I’ve renamed the next and fourth track “the trumpet song”. The group is Australia’s Cat Empire, and its leader, Harry James Angus does justice to his namesake on this soon to be widely trumpeted afro-Cuban-with-reggae-highlights hairdo-style sureshot.
Next with a voice almost the texture of Phoebe Snow, is the UK’s Alice Russell, “High Up on the Hook”; a cute mid-point for this compilation. Stay with me, we are half-way home, and you won’t be disappointed!
Born of life-experience, we surely relate to track six, “Crabbuckit” from my man Knowledge of Self or “K-Os”, whose “Atlantis – Hymns For Disco” I recently commented on in this space. If you’ve ever worked at a place, and were great at the assigned task, only to have jealous co-workers try and drag you back down to their crabs-in-a-barrel mentality level, you know what K-Os means here. Creativity kudos from pop, hip-hop to reggae feel here, bro! He is all about it as is your reviewer – “free thought over conformity”.
Now tracks seven and eight are almost interchangeable, and I don’t mean to diminish them by saying that. You hear Swedish soulmate Linn & Freddie (Cruger/Red Astaire who I have also commented on recently in this space) on “L.I.N.N”, a tune complimented by lively vibe work that is at one point reminiscent of my friend Roy Ayers! She and the next Badu-biter on “The Hop”, the well-traveled Bajka with Radio Citizen’s Niko Schabel – the third of my former subjects here - typify what must be a fad of those across the pond that is born of the purest ‘nuff respect. Next, a deep bass pulse punctuated and solidifies “Everything” or as he sings the word, “everythinnn”. I dig the soft intentions, peaceful interlude, and his speaking accent on this Caribbean smugglers riff.
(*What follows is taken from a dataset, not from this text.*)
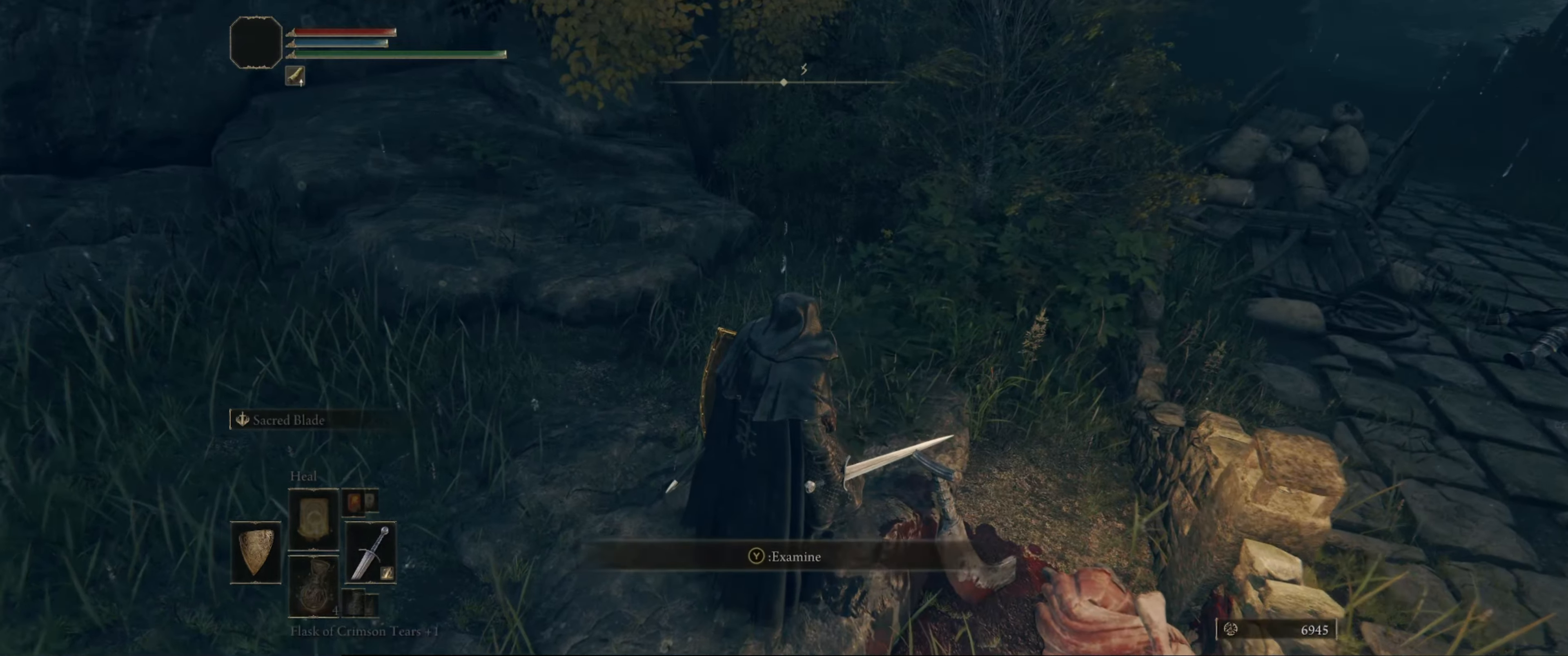
{"buttons": [], "left_stick": "center", "right_stick": "center", "events": []}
It relaxes us, and is indicative of the composer, Jehro’s naming Marley as one of his heroes as expressed through the picky, picky Rasta guitar accents that mark his words.
Clearly the producers and conceptualizers of this effort achieved their laid-back goal as yet another Brit, Emiliana Torrini, gets off like a smooth operator, trip-hop/acid-style in collaboration with Washington, D.C’s Thievery Corporation to close the show “Until the Morning”.